妨害目的なんかなかった、と弁明するドライバーは少なくないでしょうから、どういう事実があればここが認定されるのかが法律論としてはポイントになりそうです。

【法改正の内容】
第百十七条の二の二中第十一号を第十二号とし、第十号の次に次の一号を加える。
十一 他の車両等の通行を妨害する目的で、次のいずれかに掲げる行為であつて、当該他の車両等に道路における交通の危険を生じさせるおそれのある方法によるものをした者
イ 第十七条(通行区分)第四項の規定の違反となるような行為
ロ 第二十四条(急ブレーキの禁止)の規定に違反する行為
ハ 第二十六条(車間距離の保持)の規定の違反となるような行為
ニ 第二十六条の二(進路の変更の禁止)第二項の規定の違反となるような行為
ホ 第二十八条(追越しの方法)第一項又は第四項の規定の違反となるような行為
ヘ 第五十二条(車両等の灯火)第二項の規定に違反する行為
ト 第五十四条(警音器の使用等)第二項の規定に違反する行為
チ 第七十条(安全運転の義務)の規定に違反する行為
リ 第七十五条の四(最低速度)の規定の違反となるような行為
ヌ 第七十五条の八(停車及び駐車の禁止)第一項の規定の違反となるような行為

道交法117条の2(三年以下の懲役又は五十万円以下の罰金)

上記条項が加わるのは、道交法117条の2です。

道路交通法第百十七条の二の二(本文)
次の各号のいずれかに該当する者は、三年以下の懲役又は五十万円以下の罰金に処する。

上記近接停止などの規制対象行為については、この117条の2が適用されます。

そのため、法改正後、上記の改正法の要件に満たすあおり運転を行った者は、3年以下の懲役または50万円以下の罰金の処せられる可能性があります。

【近接停止などで死傷事故を起こすとさらに重い】
また、現在、国会で、自動車の運転により人を死傷させる行為等の処罰に関する法律の改正が審議されています。
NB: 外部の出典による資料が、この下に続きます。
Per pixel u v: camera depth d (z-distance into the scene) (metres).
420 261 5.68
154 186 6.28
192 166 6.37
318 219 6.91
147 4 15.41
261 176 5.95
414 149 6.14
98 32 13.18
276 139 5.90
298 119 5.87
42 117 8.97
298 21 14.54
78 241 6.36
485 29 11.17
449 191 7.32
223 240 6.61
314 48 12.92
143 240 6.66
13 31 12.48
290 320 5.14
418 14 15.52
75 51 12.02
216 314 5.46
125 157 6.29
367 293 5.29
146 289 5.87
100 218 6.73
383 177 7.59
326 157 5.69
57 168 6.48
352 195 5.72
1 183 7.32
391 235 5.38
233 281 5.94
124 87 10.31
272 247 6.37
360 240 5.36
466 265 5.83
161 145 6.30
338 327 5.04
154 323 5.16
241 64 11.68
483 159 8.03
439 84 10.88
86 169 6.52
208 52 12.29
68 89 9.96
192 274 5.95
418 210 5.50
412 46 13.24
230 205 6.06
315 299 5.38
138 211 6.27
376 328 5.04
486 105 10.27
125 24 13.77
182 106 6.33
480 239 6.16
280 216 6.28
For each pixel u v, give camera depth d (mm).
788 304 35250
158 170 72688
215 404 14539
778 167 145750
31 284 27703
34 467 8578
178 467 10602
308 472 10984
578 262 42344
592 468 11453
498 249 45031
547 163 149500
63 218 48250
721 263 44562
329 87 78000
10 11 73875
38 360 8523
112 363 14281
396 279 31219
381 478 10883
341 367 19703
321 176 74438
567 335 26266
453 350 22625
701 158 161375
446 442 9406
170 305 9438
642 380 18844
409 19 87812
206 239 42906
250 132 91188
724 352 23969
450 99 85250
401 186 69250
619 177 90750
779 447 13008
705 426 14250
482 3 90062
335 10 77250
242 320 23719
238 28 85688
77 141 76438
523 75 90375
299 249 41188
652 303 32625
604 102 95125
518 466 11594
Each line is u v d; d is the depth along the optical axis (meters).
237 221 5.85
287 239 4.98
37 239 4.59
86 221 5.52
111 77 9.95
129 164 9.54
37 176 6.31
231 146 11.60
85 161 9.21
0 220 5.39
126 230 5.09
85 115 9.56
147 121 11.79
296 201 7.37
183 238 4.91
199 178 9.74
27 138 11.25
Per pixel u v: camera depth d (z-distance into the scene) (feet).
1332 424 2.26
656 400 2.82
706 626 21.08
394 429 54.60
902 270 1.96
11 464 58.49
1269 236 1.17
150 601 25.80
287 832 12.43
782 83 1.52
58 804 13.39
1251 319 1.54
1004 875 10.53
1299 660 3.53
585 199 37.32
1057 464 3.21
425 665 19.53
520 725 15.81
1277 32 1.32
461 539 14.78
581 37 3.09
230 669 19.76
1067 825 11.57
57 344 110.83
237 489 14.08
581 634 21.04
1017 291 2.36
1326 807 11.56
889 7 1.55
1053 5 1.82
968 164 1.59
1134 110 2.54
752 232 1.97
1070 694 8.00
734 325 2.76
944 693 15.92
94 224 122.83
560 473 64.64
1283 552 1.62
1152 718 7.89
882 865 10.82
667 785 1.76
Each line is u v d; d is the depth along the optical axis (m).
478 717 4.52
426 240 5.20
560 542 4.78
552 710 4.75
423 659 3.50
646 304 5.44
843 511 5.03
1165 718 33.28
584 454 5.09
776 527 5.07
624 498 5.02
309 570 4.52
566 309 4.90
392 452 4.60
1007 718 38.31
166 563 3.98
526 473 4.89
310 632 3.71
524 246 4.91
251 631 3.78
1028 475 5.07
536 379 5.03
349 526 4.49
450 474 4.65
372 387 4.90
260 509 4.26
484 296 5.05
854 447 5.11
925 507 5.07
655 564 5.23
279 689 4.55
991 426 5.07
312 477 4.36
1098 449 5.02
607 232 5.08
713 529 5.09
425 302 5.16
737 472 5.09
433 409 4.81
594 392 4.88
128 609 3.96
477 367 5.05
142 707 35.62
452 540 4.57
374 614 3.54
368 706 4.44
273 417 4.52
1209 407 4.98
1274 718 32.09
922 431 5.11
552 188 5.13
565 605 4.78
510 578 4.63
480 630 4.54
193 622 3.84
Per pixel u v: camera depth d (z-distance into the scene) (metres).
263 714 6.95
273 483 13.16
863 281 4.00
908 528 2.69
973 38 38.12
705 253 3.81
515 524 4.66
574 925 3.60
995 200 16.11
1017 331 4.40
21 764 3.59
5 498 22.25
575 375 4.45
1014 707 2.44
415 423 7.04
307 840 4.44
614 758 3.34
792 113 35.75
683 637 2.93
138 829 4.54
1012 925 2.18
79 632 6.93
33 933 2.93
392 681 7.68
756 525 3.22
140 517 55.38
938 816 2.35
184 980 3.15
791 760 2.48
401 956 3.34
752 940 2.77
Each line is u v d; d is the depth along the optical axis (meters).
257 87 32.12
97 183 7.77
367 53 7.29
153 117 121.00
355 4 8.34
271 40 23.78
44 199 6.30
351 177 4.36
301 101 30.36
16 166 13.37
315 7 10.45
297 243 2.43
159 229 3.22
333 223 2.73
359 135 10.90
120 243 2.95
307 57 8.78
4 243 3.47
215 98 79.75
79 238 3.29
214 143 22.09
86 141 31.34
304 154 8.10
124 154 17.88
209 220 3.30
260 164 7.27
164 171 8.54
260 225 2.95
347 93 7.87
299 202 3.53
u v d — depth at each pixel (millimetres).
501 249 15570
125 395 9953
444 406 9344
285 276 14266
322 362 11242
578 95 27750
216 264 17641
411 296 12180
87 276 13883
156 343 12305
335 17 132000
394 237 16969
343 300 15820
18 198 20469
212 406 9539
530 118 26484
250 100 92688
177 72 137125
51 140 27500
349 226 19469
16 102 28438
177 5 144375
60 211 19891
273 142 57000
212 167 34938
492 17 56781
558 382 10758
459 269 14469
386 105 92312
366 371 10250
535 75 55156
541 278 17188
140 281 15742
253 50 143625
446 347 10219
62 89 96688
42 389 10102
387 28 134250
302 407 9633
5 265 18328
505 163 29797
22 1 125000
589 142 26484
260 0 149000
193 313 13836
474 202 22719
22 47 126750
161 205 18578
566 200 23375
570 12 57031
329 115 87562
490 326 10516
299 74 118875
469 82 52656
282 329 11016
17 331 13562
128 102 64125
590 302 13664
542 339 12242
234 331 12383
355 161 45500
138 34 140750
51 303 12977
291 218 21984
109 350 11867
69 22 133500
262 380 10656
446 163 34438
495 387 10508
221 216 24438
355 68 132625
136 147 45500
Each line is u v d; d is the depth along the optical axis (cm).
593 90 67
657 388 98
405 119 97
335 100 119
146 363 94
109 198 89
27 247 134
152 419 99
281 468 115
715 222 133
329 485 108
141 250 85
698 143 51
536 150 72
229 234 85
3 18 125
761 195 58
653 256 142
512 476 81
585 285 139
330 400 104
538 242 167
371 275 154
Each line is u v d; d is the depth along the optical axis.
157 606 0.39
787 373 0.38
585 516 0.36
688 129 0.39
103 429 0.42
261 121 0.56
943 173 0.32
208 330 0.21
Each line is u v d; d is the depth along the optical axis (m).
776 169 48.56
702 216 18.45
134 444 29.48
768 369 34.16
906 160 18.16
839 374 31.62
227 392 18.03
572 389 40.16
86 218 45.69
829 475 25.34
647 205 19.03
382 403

同法案では、次の二つの行為によって人を負傷させたものは、十五年以下の懲役に処し、人を死亡させた者は一年以上の有期懲役に処す、とされています。

近接停止などで死傷事故を起こした場合の処分を厳罰化するものです。

 

<追加される犯罪行為>
自動車の運転により人を死傷させる行為等の処罰に関する法改正で、次の行為が処罰対象として追加されます。

五 車の通行を妨害する目的で、走行中の車(重大な交通の危険が生じることとなる速度で走行中のものに限る。)の前方で停止し、その他これに著しく接近することとなる方法で自動車を運転する行為

六 高速自動車国道(高速自動車国道法(昭和三十二年法律第七十九号)第四条第一項に規定する道路をいう。)又は自動車専用道路(道路法(昭和二十七年法律第百八十号)第四十八条の四に規定する自動車専用道路をいう。)において、自動車の通行を妨害する目的で、走行中の自動車の前方で停止し、その他これに著しく接近することとなる方法で自動車を運転することにより、走行中の自動車に停止又は徐行(自動車が直ちに停止することができるような速度で進行することをいう。)をさせる行為

まとめ

ニュースなんかで見るあおり運転事故、悲惨ですし、許しがたいところがあります。

今回、道交法はあおり運転と評価しうる行為を広く処罰の対象としました。また、その中でも特に危険度の高い近接停止により、死傷事故が起きた場合、さらに重たい処分が課され得ます。

さらにハード面、ソフト面、整備しなければならないところはあると思いますが、あおり運転撲滅に向けて一歩進んだと評価してよいのではないでしょうか。